WDYT of this? I do not mind if you consider it is too cumbersome to do, this is just a proposition to enhance the codebase, not something ultra important.

elfkuzco commented 2 months ago

In my implementation, I used f-strings completely and got rid of Path completely. And I chose the convention that paths end without a slash, so that I have to explicitly add the / myself. This, I think is more obvious to a reader of the code.

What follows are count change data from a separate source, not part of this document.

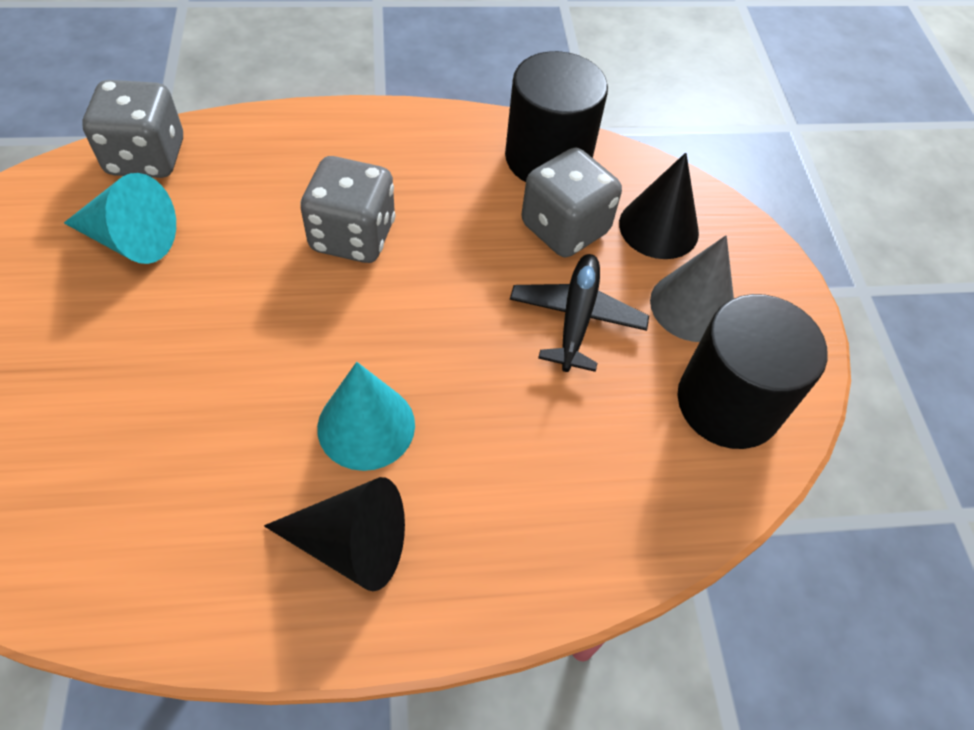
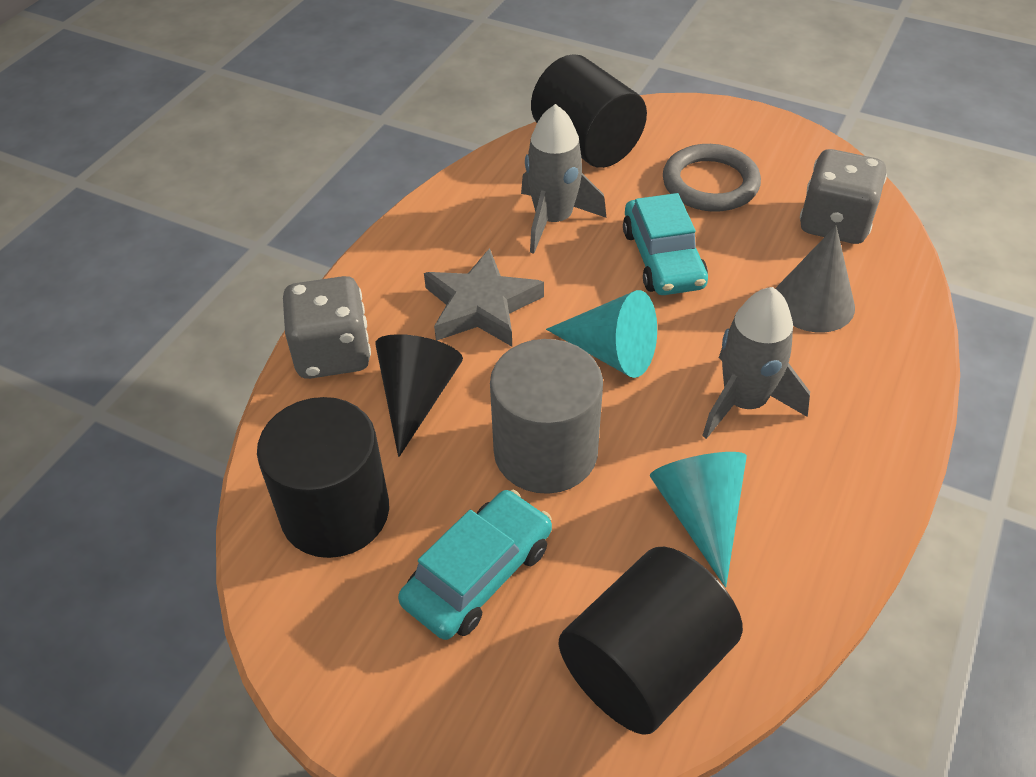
black cone: 2 -> 1
black cylinder: 2 -> 3
black plane: 1 -> 0
grey cylinder: 0 -> 1
grey dice: 3 -> 2
grey ring: 0 -> 1
grey rocket: 0 -> 2
grey star: 0 -> 1
turquoise car: 0 -> 2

Here's a snippet of my refactoring for the build method:

        if self.base == self.BASE_ONE:
            if int(self.b_id) > 10:  # noqa: PLR2004
                components = "/".join(self.b_id[:-1])
                base_url = f"{components}/{self.b_id}"
            else:
                base_url = f"0/{self.b_id}"
            url = f"{self.base}/{base_url}"
        elif self.base == self.BASE_TWO:
            url = f"{self.base}/{self.b_id}"
        elif self.base == self.BASE_THREE:
            url = self.base
        return url

And here's where it is being used in building epub urls:

    name = "".join(["pg", b_id])
    url = f"{u.build()}/{name}.epub"
    url_images = f"{u.build()}/{name}-images.epub"
    url_noimages = f"{u.build()}/{name}-noimages.epub"
    urls.extend([url, url_images, url_noimages])

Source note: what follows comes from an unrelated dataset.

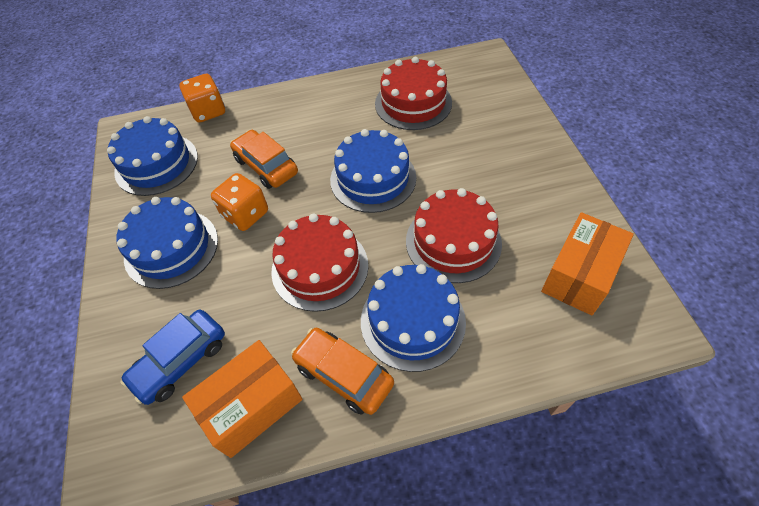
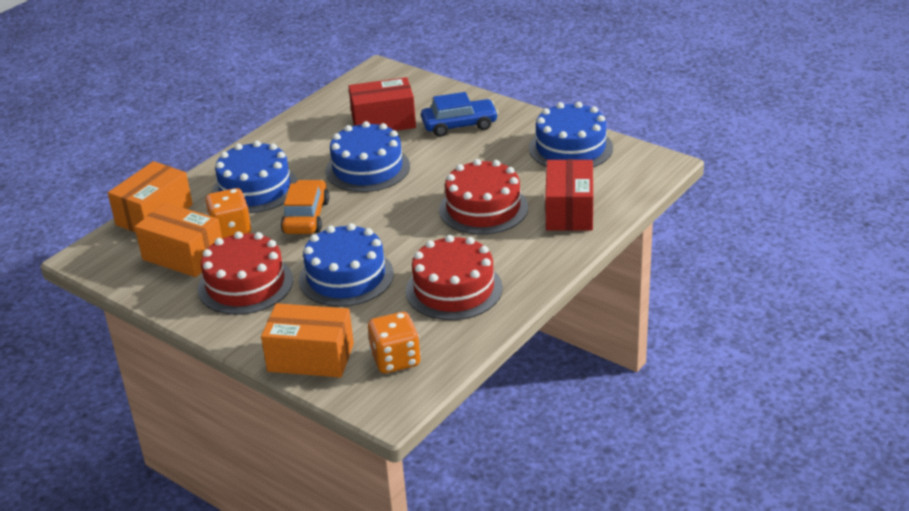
orange box: 2 -> 3
orange car: 2 -> 1
red box: 0 -> 2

Aside from this, I think everything works completely. I have run the command for python src/gutenberg2zim --books 84 and python3 src/gutenberg2zim -l en,fr -f pdf --books 100-200 --bookshelves --title-search and everything works fine. Here's a log file for the first command beta.log

I am currently running python src/gutenberg2zim for the full run. If that works and you are okay with using f-strings as I have, I will submit the PR

benoit74 commented 2 months ago

Yes, I'm fine with your proposition!

eshellman commented 2 months ago

Why are you trying to use pathlib on a URL? I think urllib.parse is what you want.

benoit74 commented 2 months ago

I think we all agree that using path methods on a URL is a bad idea

urllib.parse.urljoin is unfortunately not helping much because AFAIK it does not automatically append "/" between URL path segments (which is all we need in fact).

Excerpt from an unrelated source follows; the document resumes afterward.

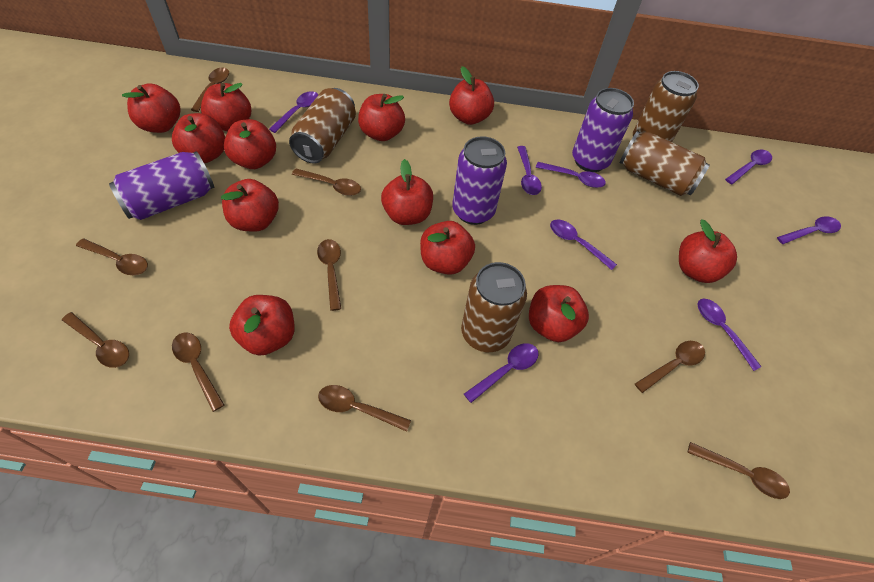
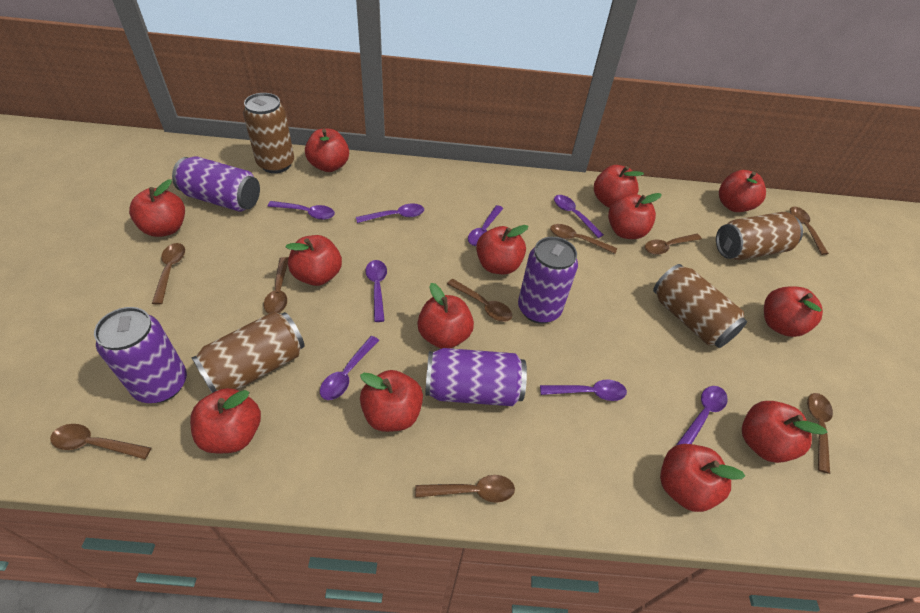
purple can: 3 -> 4
red apple: 12 -> 13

I'm quite pleased with the idea proposed by @elfkuzco to simply use string manipulation for that indeed (I've not yet read the PR yet, but I now think that string manipulation is the best solution for current situation).

rgaudin commented 2 months ago

Pretty sure we're doing similar stuff in other scrapers. I believe we use Path (PurePosixPath would be better) on the path or a parsed URL. Please take a look at other scrapers (wikihow, sotoki?) as this seems pretty common behavior in scrapers

benoit74 commented 2 months ago

I had a look at the PR and confirm I like the string manipulation proposed when manipulating URL path segments, it is way clearer than PurePosixPath or Path which are not working on URLs or os.path.join which is semantically wrong. See https://github.com/openzim/gutenberg/pull/225/files#diff-1c2c0aac8f278200c33b65c8b05dc7367b1687f64c7e8794a1b9da7b1ae5e369

benoit74 commented 2 months ago

I had a look in sotoki and wikihow and failed to find any URL which is dynamically built by concatenating many path segments.

rgaudin commented 2 months ago

it is way clearer than PurePosixPath or Path which are not working on URLs

There's a clue in the name that those are not the same thing 😉 Though, a URL path (path element of an urslplit()) is as close as it gets to a PurePosixPath. It can be very handy in situation where you need to resolve targets from relative notation or ensure/compute targets relative to one another.

We may not need it here nor in any scraper. I thought we did in wikiHow but actually we dont.